Give the lines from the one containing "Требуется установка ОДПУ" through the one containing "What value does" as a JSON list of strings, one string per line, with blank lines and pictures omitted.

* DATA FOR THE TASK:
------------------------------------
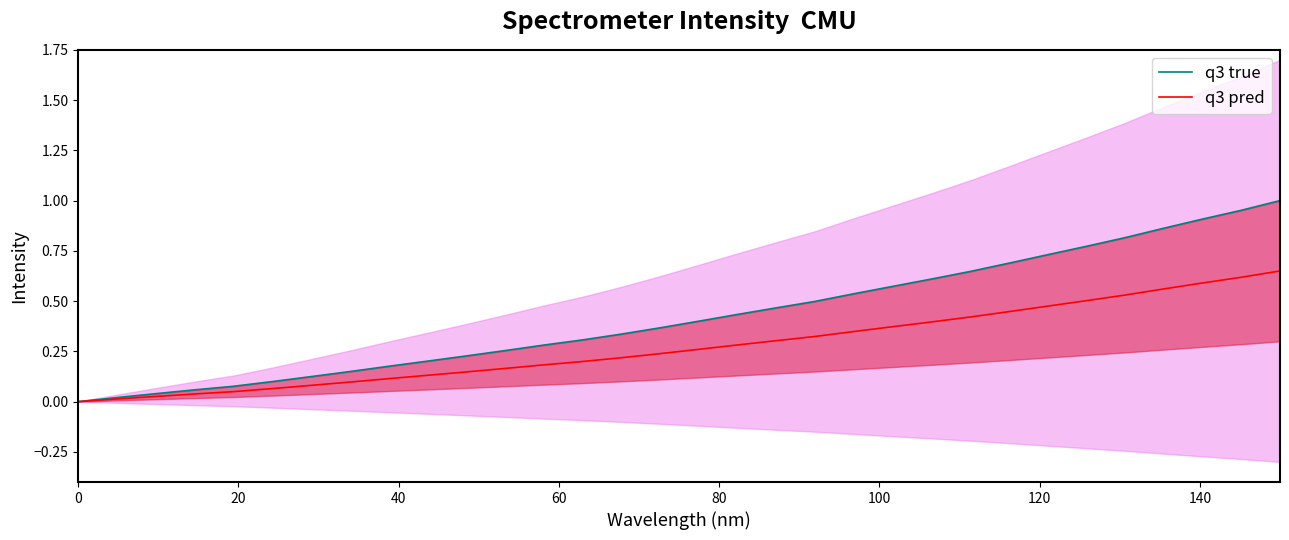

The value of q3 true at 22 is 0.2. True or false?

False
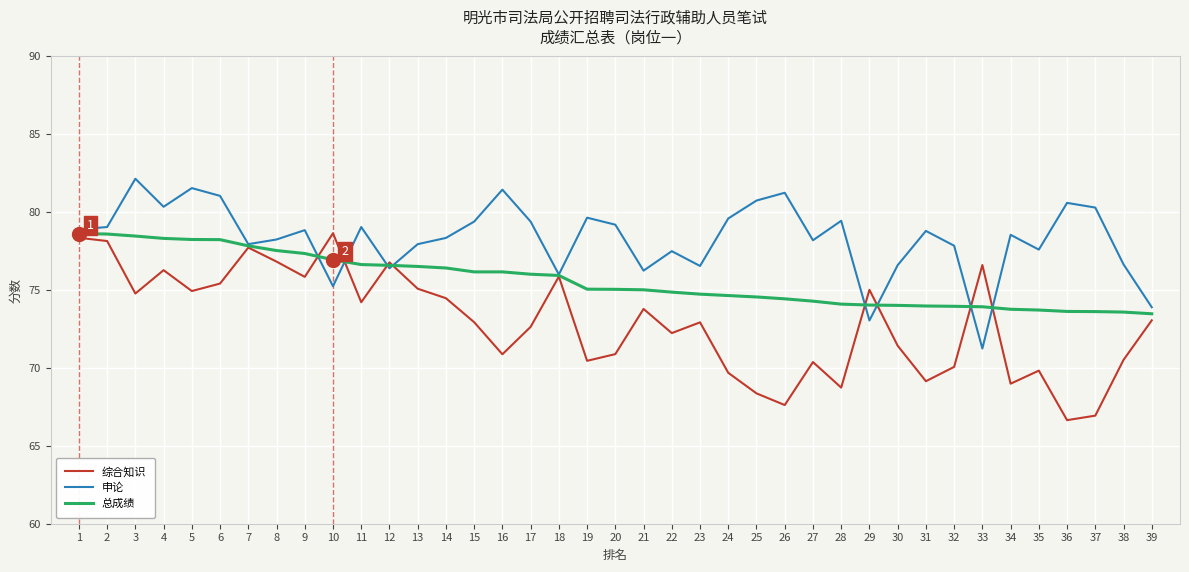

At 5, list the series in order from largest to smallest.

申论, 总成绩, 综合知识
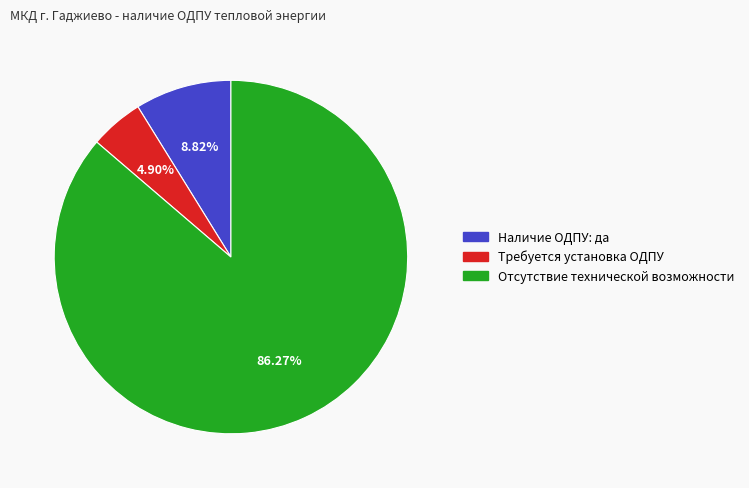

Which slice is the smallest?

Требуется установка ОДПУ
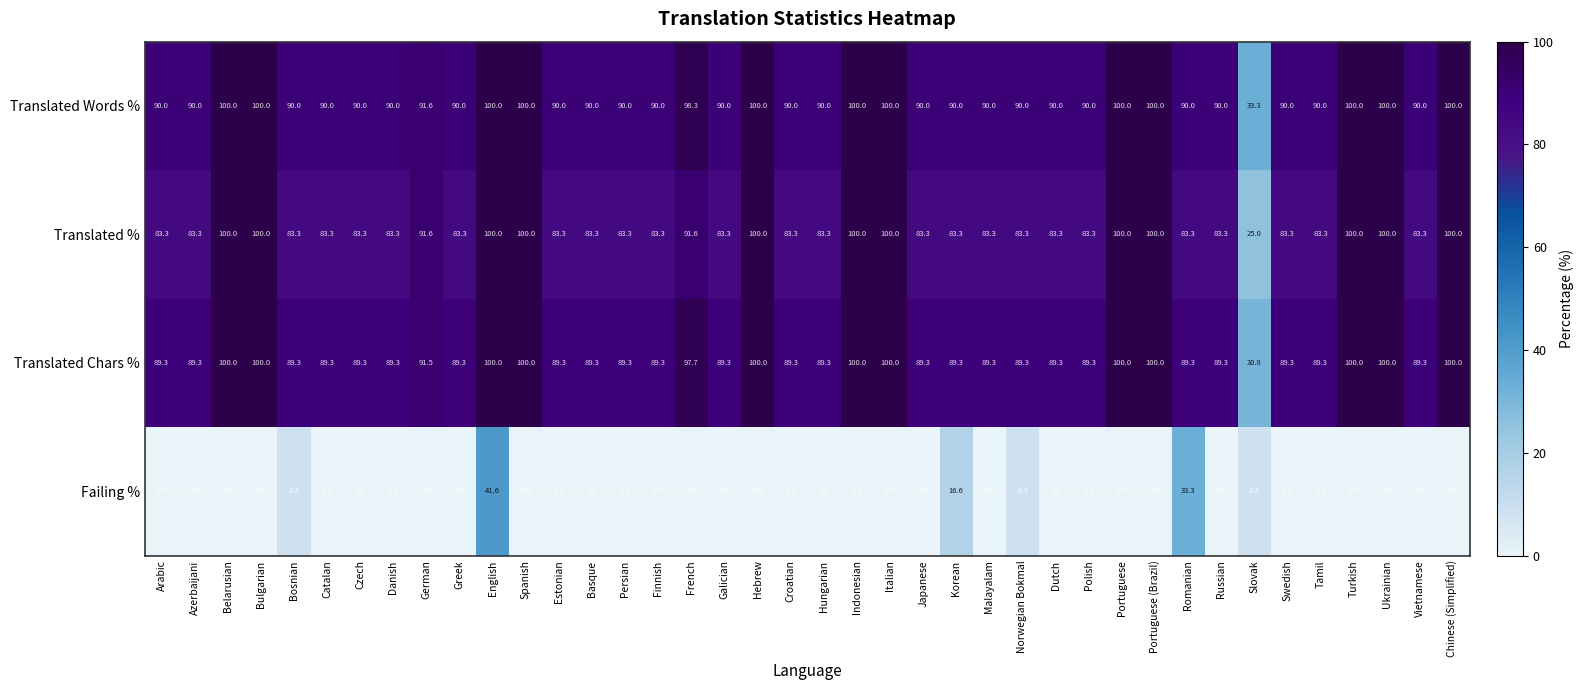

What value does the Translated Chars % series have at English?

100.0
------------------------------------
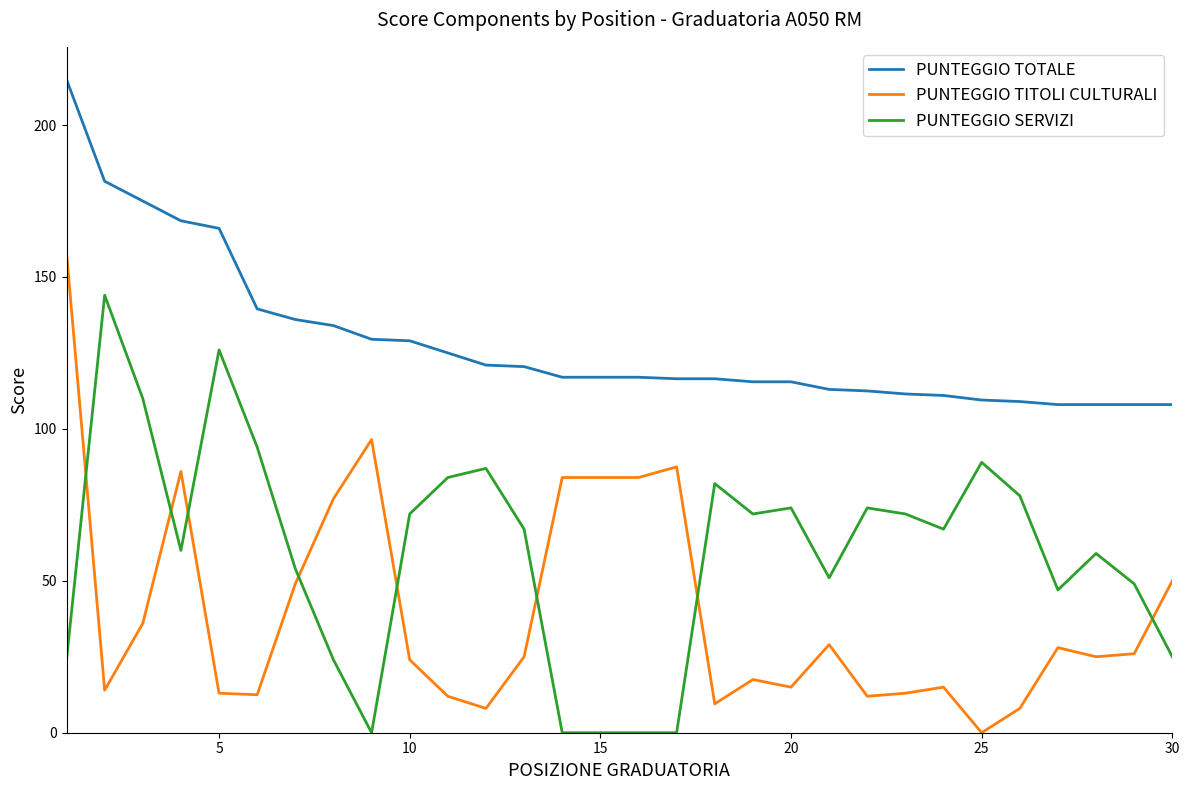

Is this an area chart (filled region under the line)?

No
------------------------------------
* RESPONSE:
[
  "Требуется установка ОДПУ",
  "What value does the Translated Chars % series have at English?"
]